The Advisors' Blog

This blog features wisdom from respected compensation consultants and lawyers

July 9, 2019

ROIC as an Incentive Measure

Broc Romanek

Here’s the intro from this piece by Semler Brossy’s Barry Sullivan and Rami Glatt:

Today, nearly one-third of the S&P 500 companies measure Return on Invested Capital (ROIC), or a similar capital measure, in their executive incentive programs. Why is there so much interest in ROIC for executive incentives? Investors often look to ROIC as a key indicator of management’s effectiveness and an important driver of premium shareholder returns. The financial theory is pure: ROIC captures how well a company and its management team uses its capital — both equity and debt — to generate earnings.
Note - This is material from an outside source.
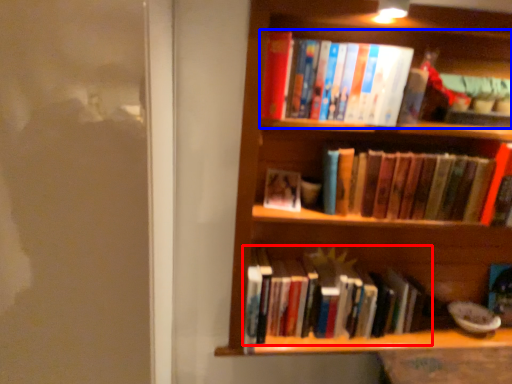
Question: Which object is further to the camera taking this photo, book (highlighted by a red box) or book (highlighted by a blue box)?

Choices:
 (A) book
 (B) book

Answer: (A)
ROIC can be useful in absolute — to help ensure a company is generating a return above the cost of the capital it uses. ROIC can also be useful as a relative test. Investors often pick stocks based on whether – and by how much – a given company is outperforming other players in the same industry.

Again, the financial theory is pure, and there is real-world evidence to support it. The chart below shows that premium shareholder returns come with strong ROIC, in balance with top-line growth over time. Importantly, growth is a necessary balance to ROIC, in our view, to help ensure a company’s ROIC is sustainable over time, and not simply a function of short-term behaviors (e.g., “pumping” earnings, or “starving” the asset base).